# RECORDS FOR PROCESSING
☆ ☆ ☆
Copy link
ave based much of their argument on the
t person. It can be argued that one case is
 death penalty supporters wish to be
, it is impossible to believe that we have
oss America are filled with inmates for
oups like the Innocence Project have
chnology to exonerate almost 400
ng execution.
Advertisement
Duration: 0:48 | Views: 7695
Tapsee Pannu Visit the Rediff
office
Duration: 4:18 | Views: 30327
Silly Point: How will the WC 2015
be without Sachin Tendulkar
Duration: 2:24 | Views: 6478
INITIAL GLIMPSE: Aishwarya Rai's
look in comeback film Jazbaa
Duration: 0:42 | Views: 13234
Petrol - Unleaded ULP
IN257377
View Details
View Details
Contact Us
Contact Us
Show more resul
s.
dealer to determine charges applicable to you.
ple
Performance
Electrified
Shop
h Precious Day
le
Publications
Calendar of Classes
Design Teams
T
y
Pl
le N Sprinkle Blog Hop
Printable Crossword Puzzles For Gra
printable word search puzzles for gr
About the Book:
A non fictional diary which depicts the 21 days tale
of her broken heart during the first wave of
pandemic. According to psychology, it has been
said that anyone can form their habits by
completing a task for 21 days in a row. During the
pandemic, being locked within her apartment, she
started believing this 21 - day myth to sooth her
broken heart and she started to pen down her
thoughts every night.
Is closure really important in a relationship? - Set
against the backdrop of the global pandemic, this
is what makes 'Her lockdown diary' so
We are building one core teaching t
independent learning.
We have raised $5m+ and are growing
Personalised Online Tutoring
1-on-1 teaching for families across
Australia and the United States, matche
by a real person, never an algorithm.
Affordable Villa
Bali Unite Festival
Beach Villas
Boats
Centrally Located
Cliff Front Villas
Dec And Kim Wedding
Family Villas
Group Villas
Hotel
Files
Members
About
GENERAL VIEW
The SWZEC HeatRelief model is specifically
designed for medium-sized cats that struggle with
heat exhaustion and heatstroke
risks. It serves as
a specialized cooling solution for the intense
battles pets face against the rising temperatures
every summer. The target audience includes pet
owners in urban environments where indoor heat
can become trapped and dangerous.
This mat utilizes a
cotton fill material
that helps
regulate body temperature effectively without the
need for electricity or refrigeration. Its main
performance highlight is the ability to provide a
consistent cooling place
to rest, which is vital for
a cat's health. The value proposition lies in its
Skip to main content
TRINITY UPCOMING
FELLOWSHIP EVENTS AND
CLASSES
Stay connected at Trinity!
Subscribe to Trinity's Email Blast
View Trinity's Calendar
☆ ☆ ☆
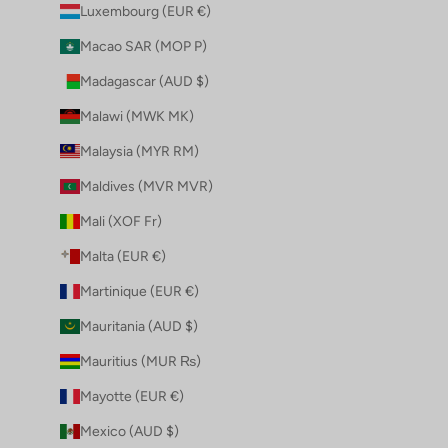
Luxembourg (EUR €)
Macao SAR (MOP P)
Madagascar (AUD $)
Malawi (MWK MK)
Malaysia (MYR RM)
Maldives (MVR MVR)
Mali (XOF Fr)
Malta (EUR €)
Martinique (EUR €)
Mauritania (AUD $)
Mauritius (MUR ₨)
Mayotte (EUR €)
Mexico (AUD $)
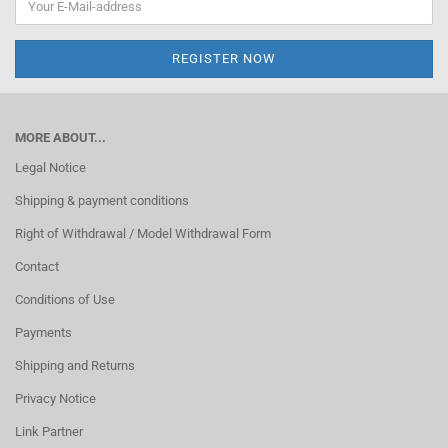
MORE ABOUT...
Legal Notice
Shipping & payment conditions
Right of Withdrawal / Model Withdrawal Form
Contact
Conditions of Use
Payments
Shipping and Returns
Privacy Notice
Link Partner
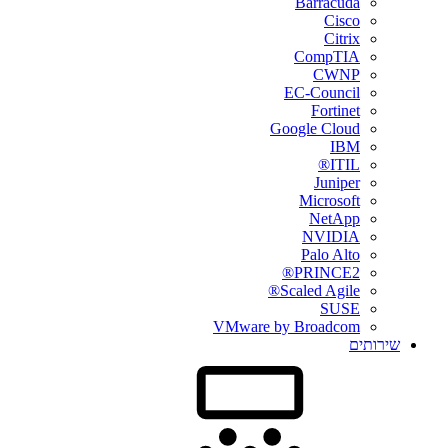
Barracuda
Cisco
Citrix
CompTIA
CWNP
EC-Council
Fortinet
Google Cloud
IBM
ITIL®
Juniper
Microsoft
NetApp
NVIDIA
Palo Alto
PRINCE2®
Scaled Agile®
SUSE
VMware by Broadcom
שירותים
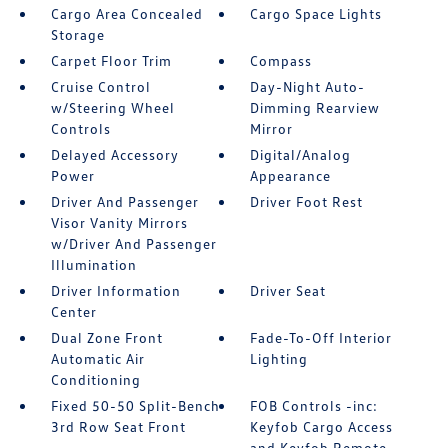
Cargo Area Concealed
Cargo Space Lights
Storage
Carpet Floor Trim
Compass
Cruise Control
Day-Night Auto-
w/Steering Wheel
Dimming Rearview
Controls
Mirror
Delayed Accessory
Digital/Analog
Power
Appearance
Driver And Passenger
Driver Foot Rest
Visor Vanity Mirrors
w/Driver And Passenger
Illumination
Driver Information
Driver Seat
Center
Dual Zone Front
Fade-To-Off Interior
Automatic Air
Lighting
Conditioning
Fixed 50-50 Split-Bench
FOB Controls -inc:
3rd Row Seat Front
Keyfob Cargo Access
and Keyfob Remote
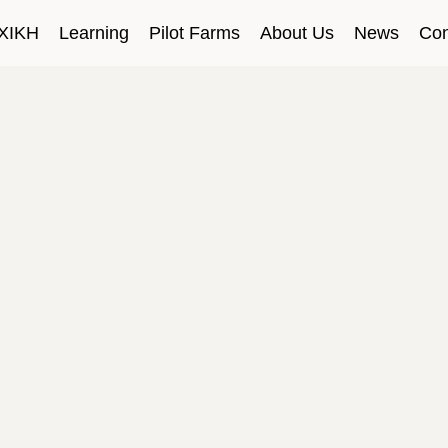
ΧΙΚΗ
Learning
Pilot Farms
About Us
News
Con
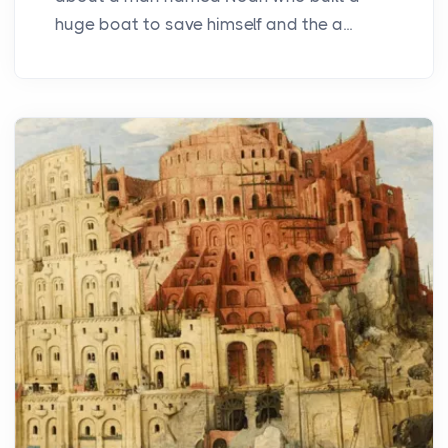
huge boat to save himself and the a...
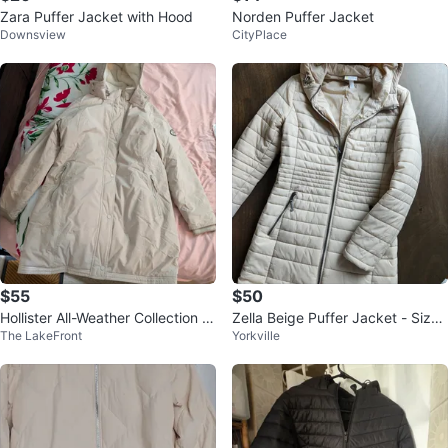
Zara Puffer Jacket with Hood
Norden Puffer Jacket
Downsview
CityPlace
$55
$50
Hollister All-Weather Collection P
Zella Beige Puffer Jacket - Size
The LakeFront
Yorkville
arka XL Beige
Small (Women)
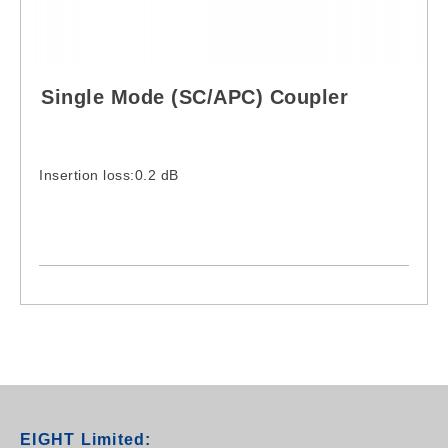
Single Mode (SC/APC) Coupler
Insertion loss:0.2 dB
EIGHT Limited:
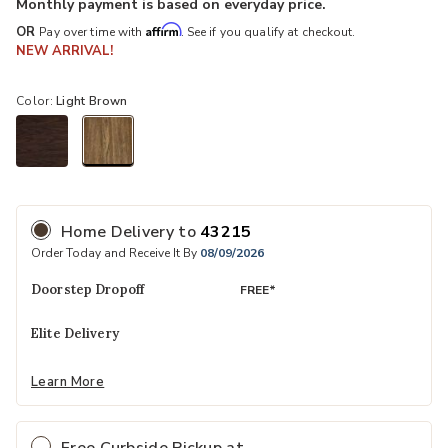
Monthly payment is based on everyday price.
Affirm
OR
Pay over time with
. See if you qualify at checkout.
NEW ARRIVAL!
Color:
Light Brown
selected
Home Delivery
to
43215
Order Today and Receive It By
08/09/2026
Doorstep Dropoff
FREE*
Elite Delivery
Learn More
☆ ☆ ☆
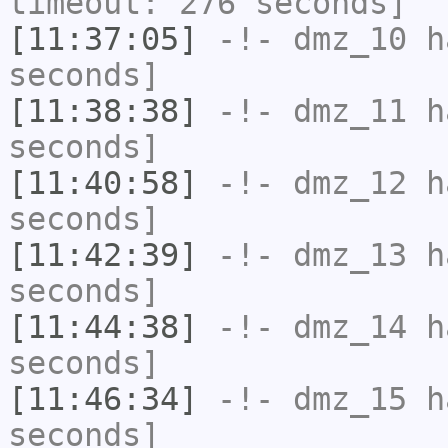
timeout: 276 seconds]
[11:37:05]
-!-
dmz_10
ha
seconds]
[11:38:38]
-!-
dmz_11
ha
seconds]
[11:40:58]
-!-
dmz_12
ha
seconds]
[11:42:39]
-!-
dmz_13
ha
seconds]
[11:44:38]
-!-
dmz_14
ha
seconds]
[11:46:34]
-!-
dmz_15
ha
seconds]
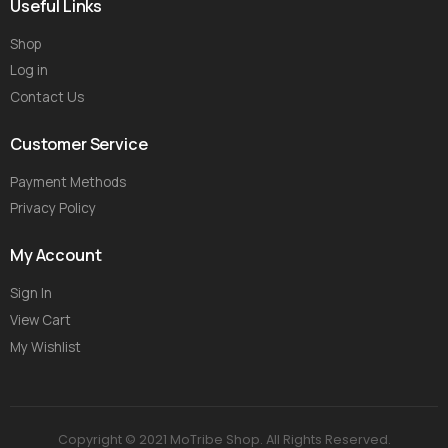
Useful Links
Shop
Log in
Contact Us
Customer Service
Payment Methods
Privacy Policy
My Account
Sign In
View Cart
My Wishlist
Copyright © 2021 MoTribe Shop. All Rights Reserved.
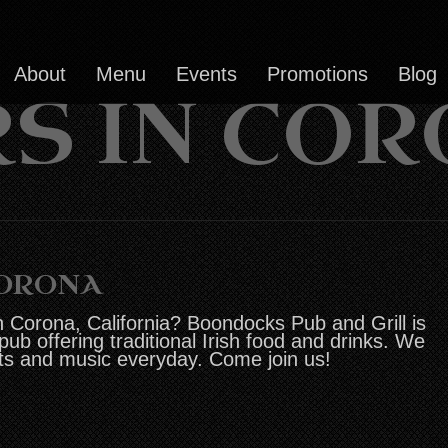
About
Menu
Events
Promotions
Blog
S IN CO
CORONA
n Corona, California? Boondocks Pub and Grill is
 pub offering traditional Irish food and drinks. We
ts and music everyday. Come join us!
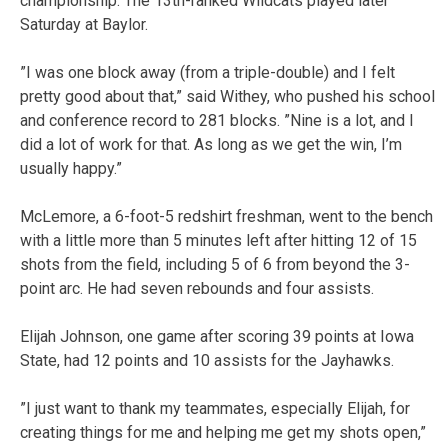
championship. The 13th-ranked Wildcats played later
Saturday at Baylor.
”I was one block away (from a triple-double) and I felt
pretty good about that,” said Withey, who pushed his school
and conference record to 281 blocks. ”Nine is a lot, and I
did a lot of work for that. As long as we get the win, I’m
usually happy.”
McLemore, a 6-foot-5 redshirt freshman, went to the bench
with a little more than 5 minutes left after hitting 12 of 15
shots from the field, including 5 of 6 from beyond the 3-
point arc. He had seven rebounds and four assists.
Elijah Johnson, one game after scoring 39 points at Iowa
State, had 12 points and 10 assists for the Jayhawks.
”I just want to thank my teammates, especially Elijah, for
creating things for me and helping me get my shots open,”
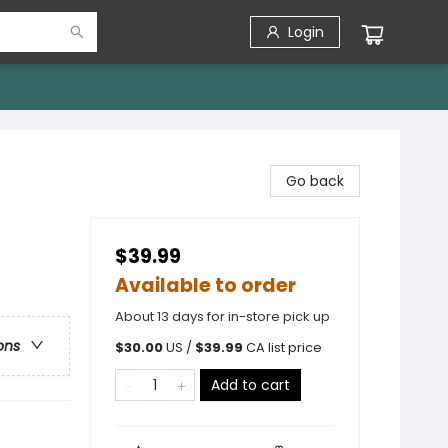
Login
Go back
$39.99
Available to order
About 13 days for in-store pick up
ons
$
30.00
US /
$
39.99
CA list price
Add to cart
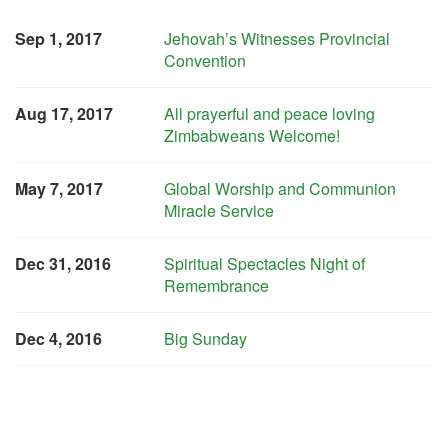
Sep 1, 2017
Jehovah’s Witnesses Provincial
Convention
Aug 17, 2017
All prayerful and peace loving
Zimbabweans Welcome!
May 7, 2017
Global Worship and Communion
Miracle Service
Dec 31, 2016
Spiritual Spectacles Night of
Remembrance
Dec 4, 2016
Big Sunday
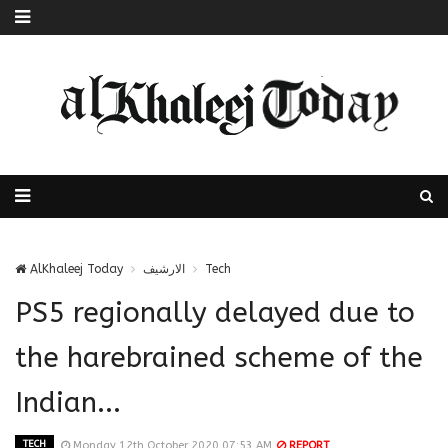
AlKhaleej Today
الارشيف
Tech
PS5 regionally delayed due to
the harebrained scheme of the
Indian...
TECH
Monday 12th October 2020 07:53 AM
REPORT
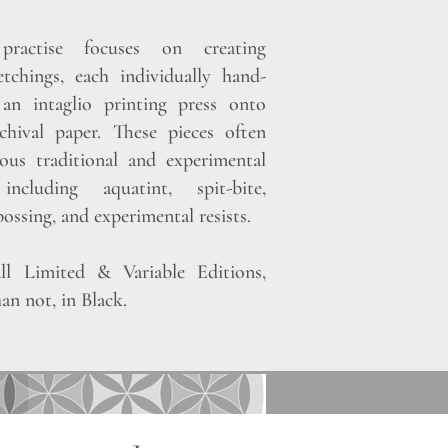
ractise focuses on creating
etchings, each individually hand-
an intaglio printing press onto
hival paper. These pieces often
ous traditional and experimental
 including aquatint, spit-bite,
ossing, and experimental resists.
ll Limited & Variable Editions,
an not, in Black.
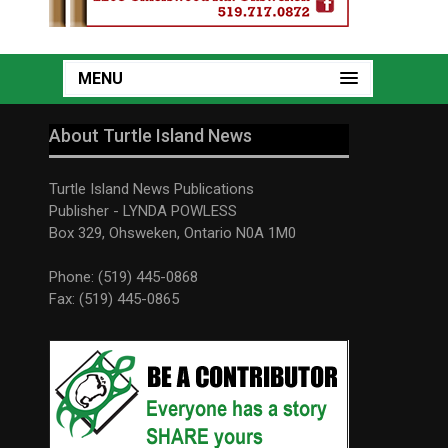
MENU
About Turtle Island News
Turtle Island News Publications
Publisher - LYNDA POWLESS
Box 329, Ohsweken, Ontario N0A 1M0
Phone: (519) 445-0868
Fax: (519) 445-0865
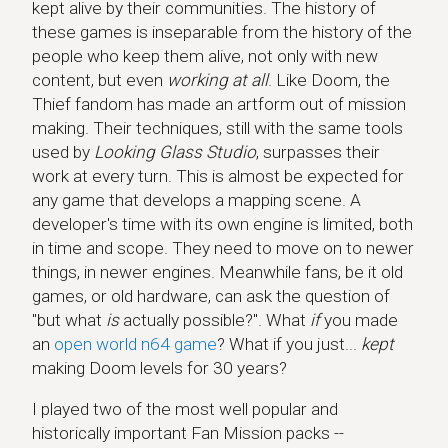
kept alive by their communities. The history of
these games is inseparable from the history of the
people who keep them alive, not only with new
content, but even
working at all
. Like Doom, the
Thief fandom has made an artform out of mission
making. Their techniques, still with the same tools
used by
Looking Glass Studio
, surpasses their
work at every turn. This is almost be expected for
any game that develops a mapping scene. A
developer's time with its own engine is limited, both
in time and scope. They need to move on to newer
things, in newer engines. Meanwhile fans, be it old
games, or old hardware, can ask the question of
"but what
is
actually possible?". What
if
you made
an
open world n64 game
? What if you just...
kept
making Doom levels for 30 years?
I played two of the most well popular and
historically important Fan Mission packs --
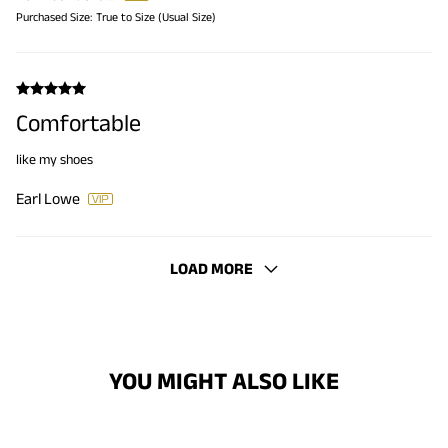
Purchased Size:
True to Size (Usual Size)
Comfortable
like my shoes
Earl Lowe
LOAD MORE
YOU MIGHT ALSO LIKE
☆ ☆ ☆
# PROBLEM STATEMENT
Search the records for the string "diary" and report each line that has it.

# ANSWER SECTION
A non fictional diary which depicts the 21 days tale
is what makes 'Her lockdown diary' so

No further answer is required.